The crystal structure of the closed form of citrate synthase, with citrate and CoA bound, from the hyperthermophilic Archaeon Pyrococcus furiosus has been determined to 1.9 A. This has allowed direct structural comparisons between the same enzyme from organisms growing optimally at 37 degrees C (pig), 55 degrees C (Thermoplasma acidophilum) and now 100 degrees C (Pyrococcus furiosus). The three enzymes are homodimers and share a similar overall fold, with the dimer interface comprising primarily an eight alpha-helical sandwich of four antiparallel pairs of helices. The active sites show similar modes of substrate binding; moreover, the structural equivalence of the amino acid residues implicated in catalysis implies that the mechanism proceeds via the same acid-base catalytic process. Given the overall structural and mechanistic similarities, it has been possible to make detailed structural comparisons between the three citrate synthases, and a number of differences can be identified in passing from the mesophilic to thermophilic to hyperthermophilic citrate synthases. The most significant of these are an increased compactness of the enzyme, a more intimate association of the subunits, an increase in intersubunit ion pairs, and a reduction in thermolabile residues. Compactness is achieved by the shortening of a number of loops, an increase in the number of atoms buried from solvent, an optimized packing of side chains in the interior, and an absence of cavities. The intimate subunit association in the dimeric P. furiosus enzyme is achieved by greater complementarity of the monomers and by the C-terminal region of each monomer folding over the surface of the other monomer, in contrast to the pig enzyme where the C-terminus has a very different fold. The increased number of intersubunit ion pairs is accompanied by an increase in the number involved in networks. Interestingly, all loop regions in the P. furiosus enzyme either are shorter or contain additional ion pairs compared with the pig enzyme. The possible relevance of these structural features to enzyme hyperthermostability is discussed.
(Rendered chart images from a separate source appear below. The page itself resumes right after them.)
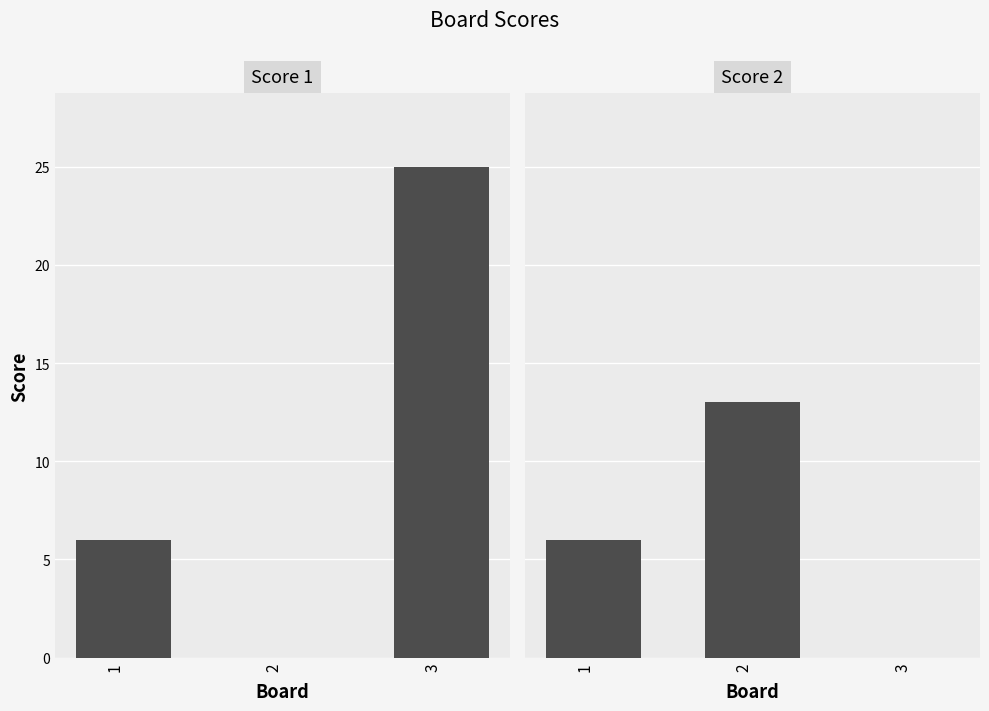

Reading left to right, extract all data points from this chart.

Score 1: 6	0	25
Score 2: 6	13	0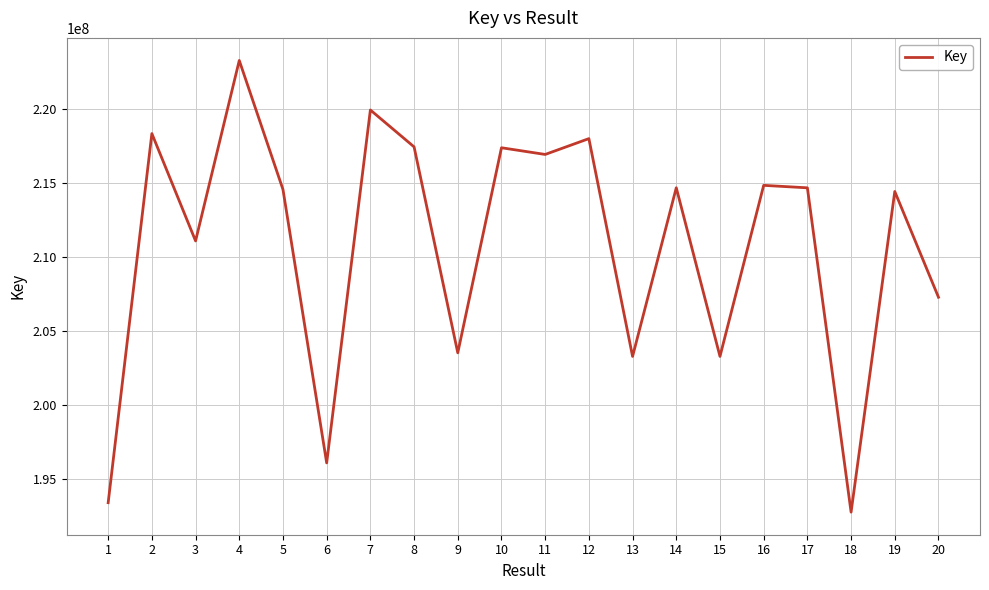

What is the greatest value displayed?

223297684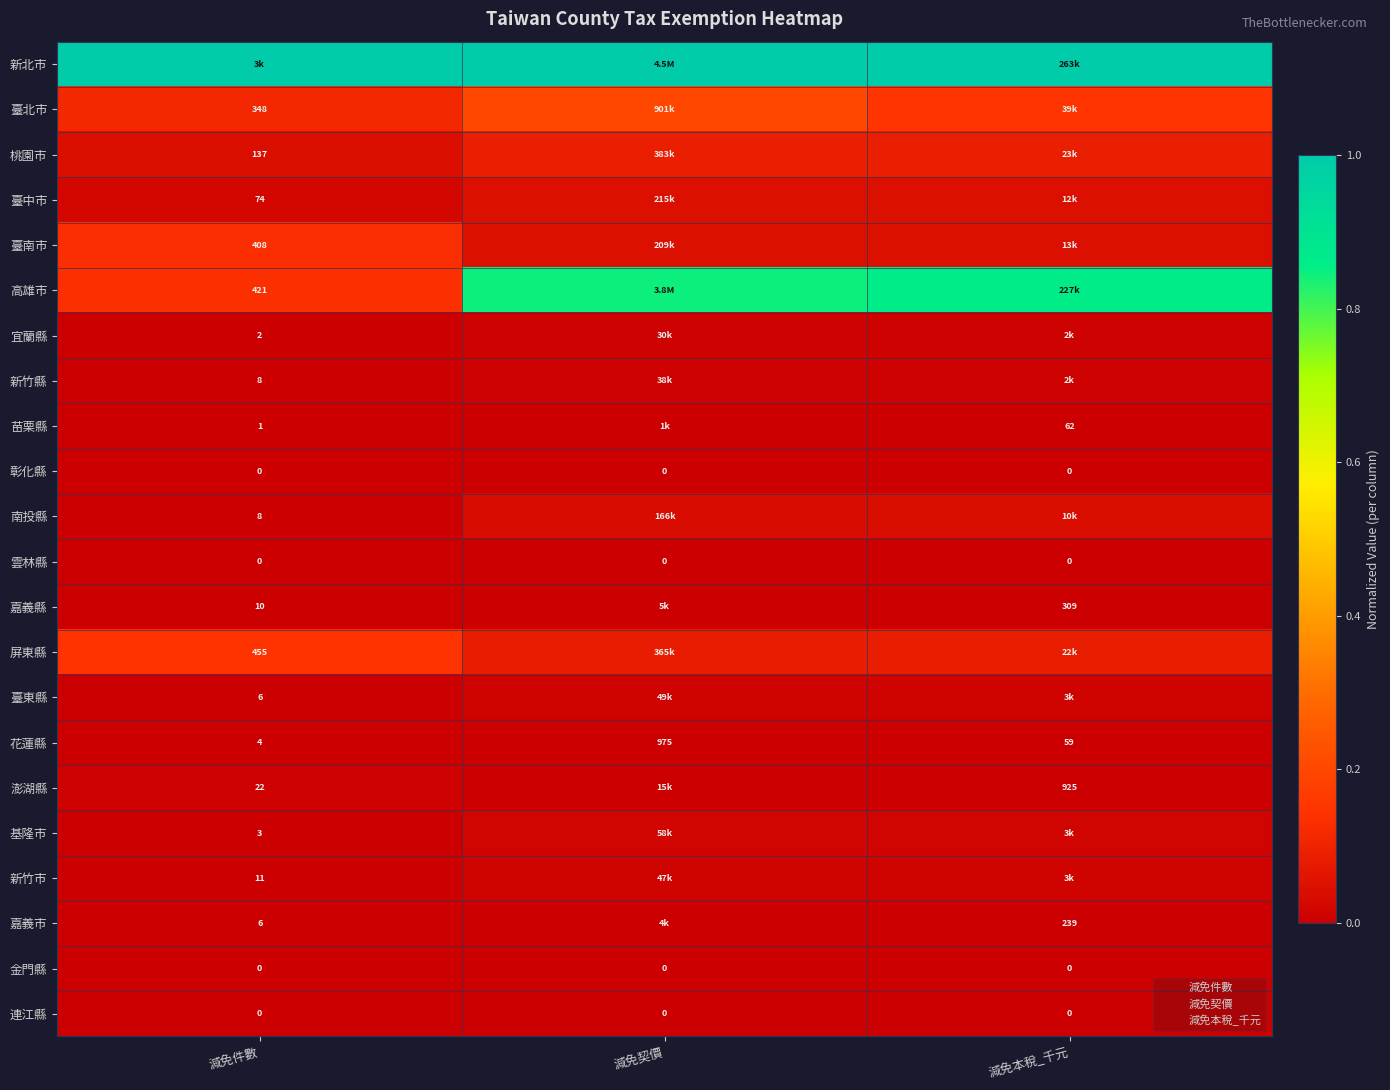

Is the value of 雲林縣 at 減免本稅_千元 greater than the value of 彰化縣 at 減免本稅_千元?

No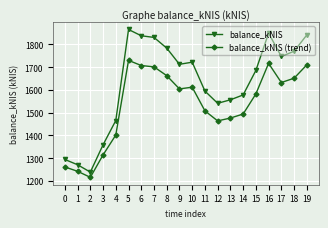

What are all the series names shown in the legend?

balance_kNIS, balance_kNIS (trend)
Sequencing and expression of the gene encoding a cold-active citrate synthase from an Antarctic bacterium, strain DS2-3R.

The gene encoding citrate synthase from a novel bacterial isolate (DS2-3R) from Antarctica has been cloned, sequenced and over expressed in Escherichia coli. Both the recombinant enzyme and the native enzyme, purified from DS2-3R, are cold-active, with a temperature optimum of 31 degrees C. In addition the enzymes are rapidly inactivated at 45 degrees C, and show significant activity at 10 degrees C and below. Comparison of amino acid sequences indicates that DS2-3R citrate synthase is most closely related to the enzyme from gram-positive bacteria. The amino acid sequence of the DS2-3R enzyme shows several features previously recognised in other cold-active enzymes, including an extended surface loop, an increase in the occurrence of charged residues and a decrease in the number of proline residues in loops. Other changes observed in some psychrophilic enzymes, such as a decrease in isoleucine content and in arginine/(arginine+lysine) content, were not seen in this case.